GRAUER, Mina. “Anarcho-Nationalism: Anarchist Attitudes towards Jewish Nationalism and Zionism”

IsraelnationalismPolitics. Sionism

Modern Judaism , Vol. 14, No. 1, pp. 1-19
Much has been written about socialism and Jewish national revival,
especially in the context of the Zionist movement, the Bund and the
socialist parties in Israel. Yet, there exists no dicsussion in the literature
on the anarchists’ perception of the Jewish national problem.

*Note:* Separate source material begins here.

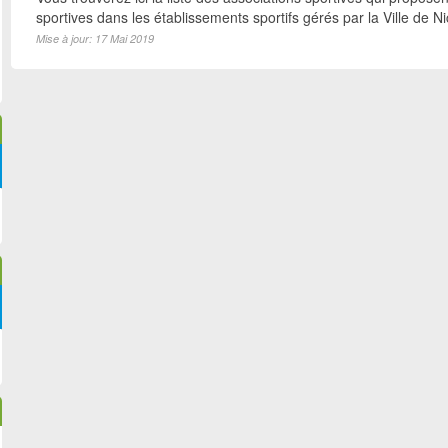
sportives dans les établissements sportifs gérés par la Ville de N
Mise à jour: 17 Mai 2019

This article surveys the anarchist attitudes towards nationalism and
examines the various answers given by both Jewish and non-Jewish
anarchists to questions pertaining to Jewish national identity, Jewish
political sovereignty, and Zionism. Theoretically, such a discussion
should be very short; since anarchism and nationalism are incompatible,
it stands to reason that anarchists should oppose all forms of
nationalism whenever confronted with the issue. However, ideological
compromises were not alien to the anarchists. Endowed with a healthy
dose of realism, anarchists frequently realized that ideological purity
should at times be sacrificed for the sake of either advancing their
ultimate causes or providing immediate solutions to problems that
could not wait for such times in which the conditions for supplying
“correct” anarchist answers are met. The issue of Jewish national
identity proved to be exactly such a problem. At the risk of transgressing
the boundaries of anarchist dogma, Jewish anarchists looked
for a scheme that would combine anarchist theory with a possible
solution to the Jewish quest for national identity.